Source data
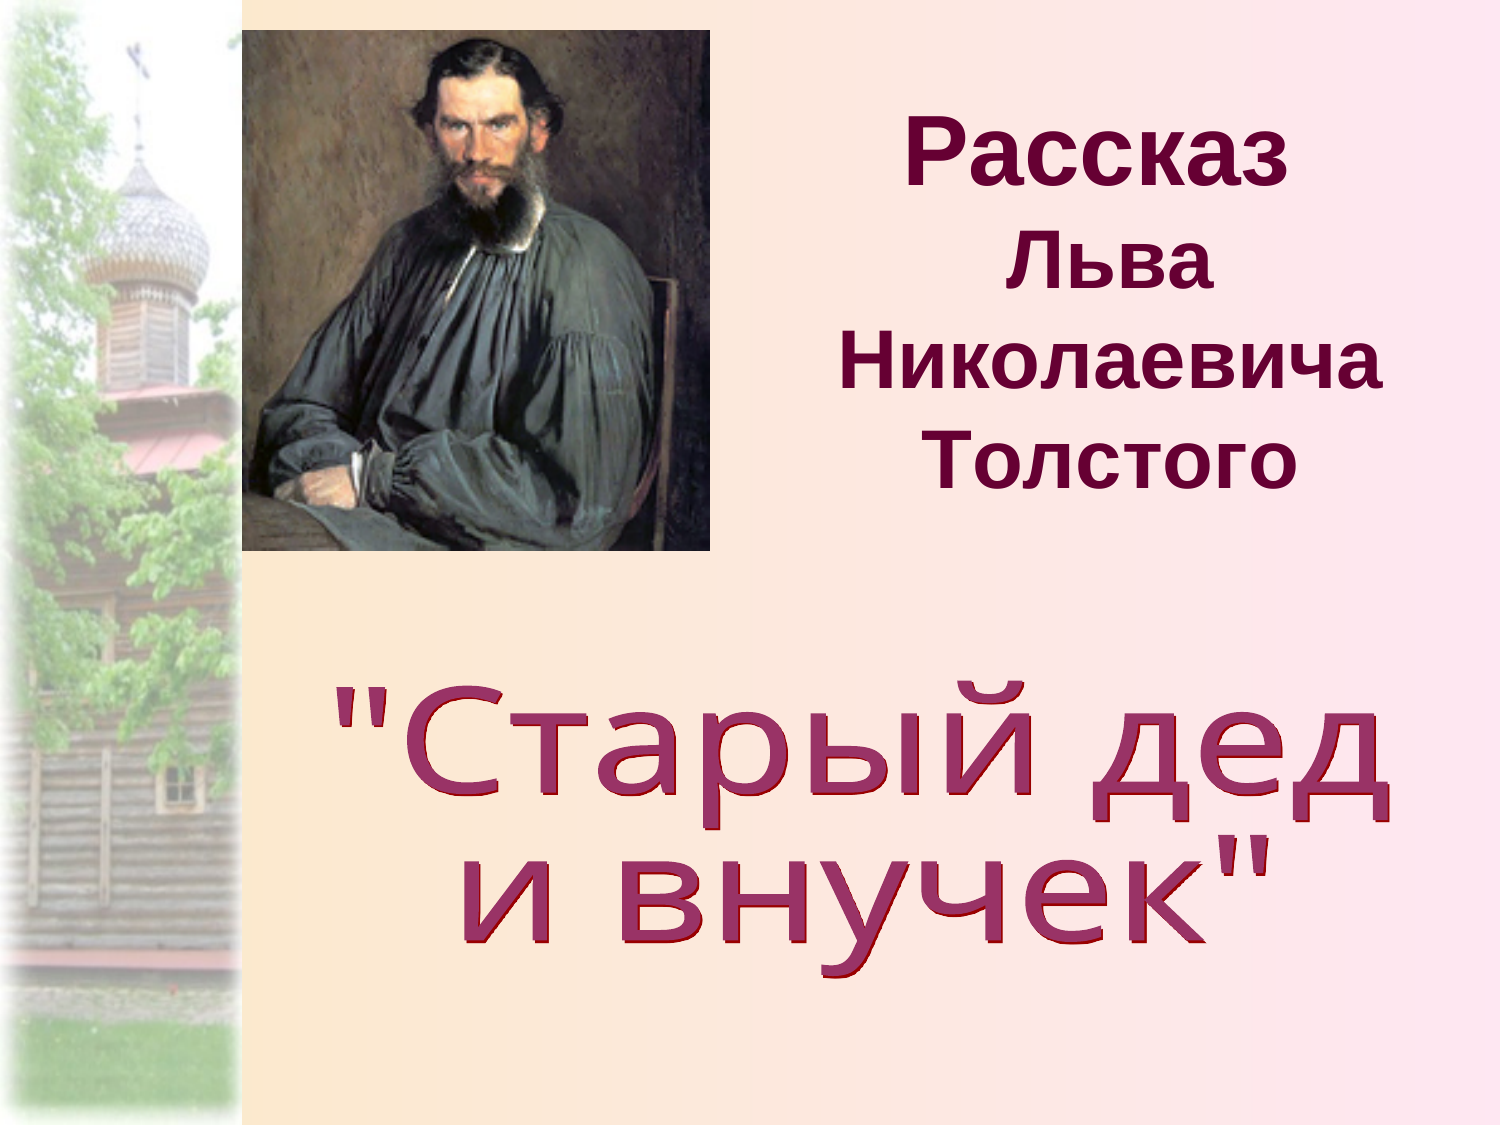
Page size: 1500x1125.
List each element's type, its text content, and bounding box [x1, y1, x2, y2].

text_box "Старый дед и внучек" [464, 861, 547, 941]
picture [242, 30, 710, 551]
text_box "Старый дед и внучек" [407, 685, 502, 795]
text_box "Старый дед и внучек" [368, 687, 386, 726]
text_box "Старый дед и внучек" [1200, 711, 1281, 795]
text_box "Старый дед и внучек" [598, 712, 674, 795]
text_box "Старый дед и внучек" [703, 711, 787, 829]
text_box "Старый дед и внучек" [946, 713, 1030, 793]
text_box Рассказ Льва Николаевича Толстого [809, 78, 1412, 514]
text_box "Старый дед и внучек" [1092, 713, 1188, 821]
text_box "Старый дед и внучек" [1292, 713, 1388, 821]
text_box "Старый дед и внучек" [1129, 861, 1205, 941]
text_box "Старый дед и внучек" [957, 680, 1023, 704]
text_box "Старый дед и внучек" [1250, 834, 1267, 874]
text_box "Старый дед и внучек" [1218, 834, 1235, 874]
text_box "Старый дед и внучек" [901, 713, 917, 793]
text_box "Старый дед и внучек" [722, 861, 805, 941]
text_box "Старый дед и внучек" [622, 861, 701, 941]
text_box "Старый дед и внучек" [1025, 859, 1106, 942]
text_box "Старый дед и внучек" [510, 713, 587, 793]
text_box "Старый дед и внучек" [810, 713, 886, 793]
text_box "Старый дед и внучек" [336, 687, 354, 726]
text_box "Старый дед и внучек" [819, 861, 909, 977]
text_box [0, 0, 242, 1125]
text_box "Старый дед и внучек" [921, 861, 1001, 941]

*AIM:* Reproduce every line of the rows above without any changes, leaving out the pictures.

*SOLUTION BELOW:*
Page size: 1500x1125.
List each element's type, its text content, and bounding box [x1, y1, x2, y2].

text_box "Старый дед и внучек" [464, 861, 547, 941]
picture [242, 30, 710, 551]
text_box "Старый дед и внучек" [407, 685, 502, 795]
text_box "Старый дед и внучек" [368, 687, 386, 726]
text_box "Старый дед и внучек" [1200, 711, 1281, 795]
text_box "Старый дед и внучек" [598, 712, 674, 795]
text_box "Старый дед и внучек" [703, 711, 787, 829]
text_box "Старый дед и внучек" [946, 713, 1030, 793]
text_box Рассказ Льва Николаевича Толстого [809, 78, 1412, 514]
text_box "Старый дед и внучек" [1092, 713, 1188, 821]
text_box "Старый дед и внучек" [1292, 713, 1388, 821]
text_box "Старый дед и внучек" [1129, 861, 1205, 941]
text_box "Старый дед и внучек" [957, 680, 1023, 704]
text_box "Старый дед и внучек" [1250, 834, 1267, 874]
text_box "Старый дед и внучек" [1218, 834, 1235, 874]
text_box "Старый дед и внучек" [901, 713, 917, 793]
text_box "Старый дед и внучек" [722, 861, 805, 941]
text_box "Старый дед и внучек" [622, 861, 701, 941]
text_box "Старый дед и внучек" [1025, 859, 1106, 942]
text_box "Старый дед и внучек" [510, 713, 587, 793]
text_box "Старый дед и внучек" [810, 713, 886, 793]
text_box "Старый дед и внучек" [336, 687, 354, 726]
text_box "Старый дед и внучек" [819, 861, 909, 977]
text_box [0, 0, 242, 1125]
text_box "Старый дед и внучек" [921, 861, 1001, 941]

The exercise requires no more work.